What I mean is a vein is usually a few meters wide but can be hundreds of meters long so ten meter resolution is probably not very helpful unless the embeddings can encode some sort of pattern that stretches across many cells.

sadiq · 2025-09-26T08:30:19 1758875419

It's possible to use embeddings as input to a convolutional network and then train that using labels. We've done that for at least one of the downstream tasks in the TESSERA paper: https://arxiv.org/abs/2506.20380 to estimate canopy height.

The downside of that approach is that you need to spend valuable labels on learning the spatial feature extraction during training. To fix that we're working on building some pre-trained spatial feature extractors that you should only need to minimally fine-tune.

sadiq · 2025-09-25T21:09:05 1758834545

If you have some GPS locations of truffles, you could use the notebook Anil mentioned here https://news.ycombinator.com/item?id=45378855 and give it a go.

There is the issue of just how visible truffles are from space though, if they grow under cover. That said, it may still work because you can find habitats that are very likely to have truffles. We've had some promising results looking at fungal biomass.

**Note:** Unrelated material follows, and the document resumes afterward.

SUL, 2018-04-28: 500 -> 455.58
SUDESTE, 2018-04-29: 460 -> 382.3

sadiq · 2025-09-25T21:05:31 1758834331

That's actually a great idea! I wonder what kind of feature size would be needed though - TESSERA's embeddings are at a 10 metre resolution so for larger structures you might need some kind of spatial aggregation.

sadiq · 2025-09-25T20:46:31 1758833191

Hyperspectral data is really neat though it's worth pointing out that TESSERA is only trained on multispectral (optical + SAR) data.

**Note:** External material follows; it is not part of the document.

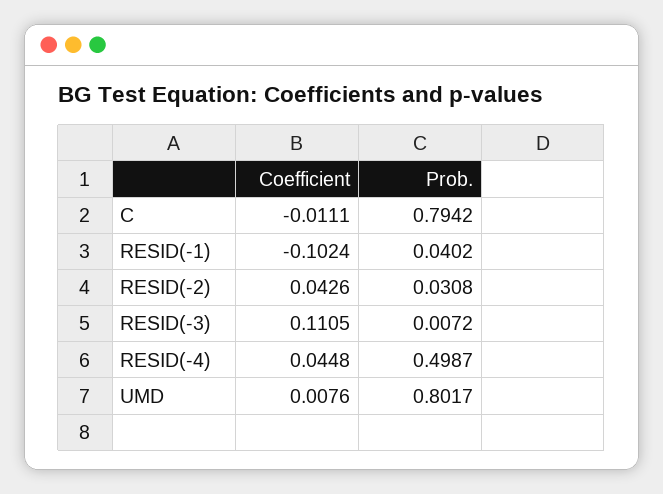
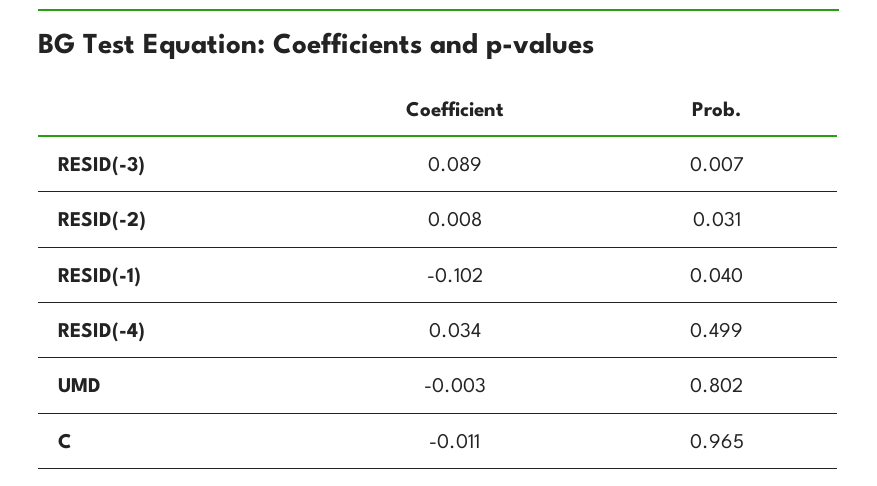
Prob., C: 0.7942 -> 0.965
Coefficient, RESID(-2): 0.0426 -> 0.008
Coefficient, RESID(-3): 0.1105 -> 0.089
Coefficient, RESID(-4): 0.0448 -> 0.034
Coefficient, UMD: 0.0076 -> -0.003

You are very right on the temporal aspect though, that's what makes the representation so powerful. Crops grow and change colour or scatter patterns in distinct ways.

It's worth pointing out the model and training code is under an Apache2 license and the global embeddings are under a CC-BY-A. We have a python library that makes working with them pretty easy: https://github.com/ucam-eo/geotessera

sadiq · 2025-09-25T20:40:16 1758832816

Yes! TESSERA is very new so we're still exploring how well it works for various things.

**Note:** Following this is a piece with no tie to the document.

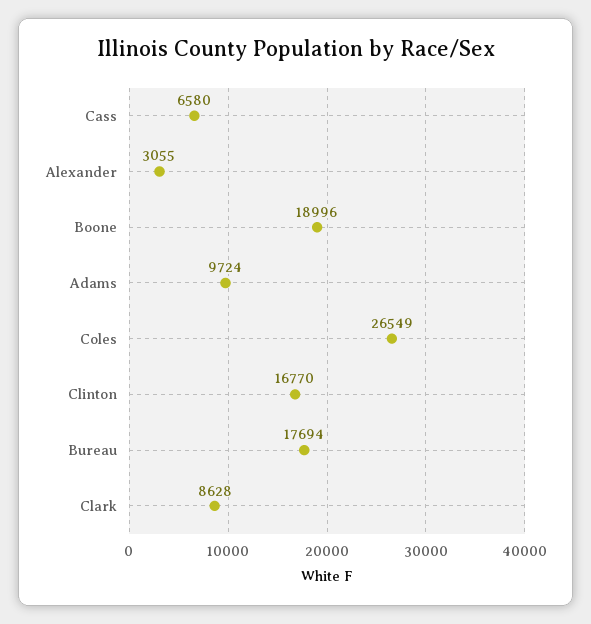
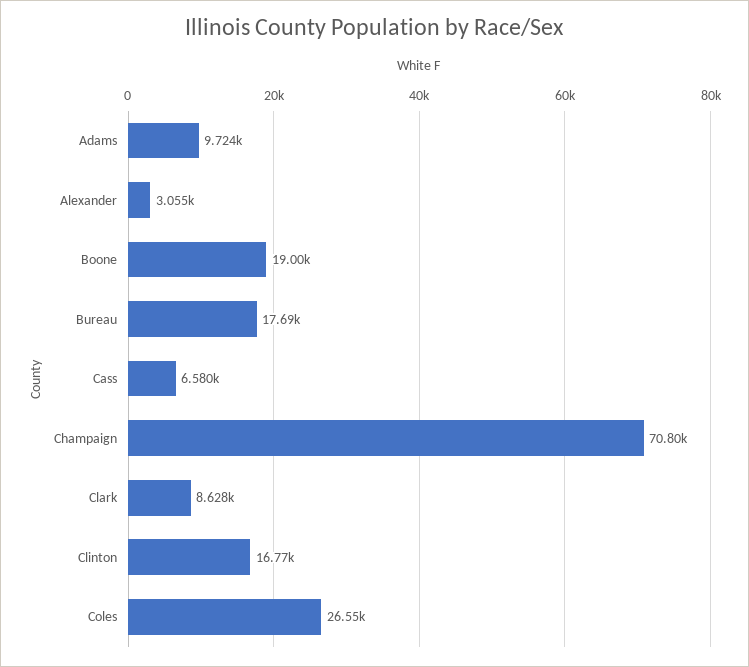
Champaign: none -> 70800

We're hoping to try it with a few different things for our next field trip, maybe some that are much harder to find than brambles.

sadiq · 2025-09-25T20:38:04 1758832684

Hi! You can find a bit more about Gabriel's model through some of his posts over the last few weeks: https://gabrielmahler.org/posts/

When it comes to the satellite images, the model actually used TESSERA (https://arxiv.org/abs/2506.20380) which is a model we trained to produce embeddings for every point on earth that encodes the temporal-spectral properties over a year.

Think of it like a compression of potentially fifty or a hundred observations of a particular point in earth down to a single 128 dimension vector.

Happy to answer any other questions.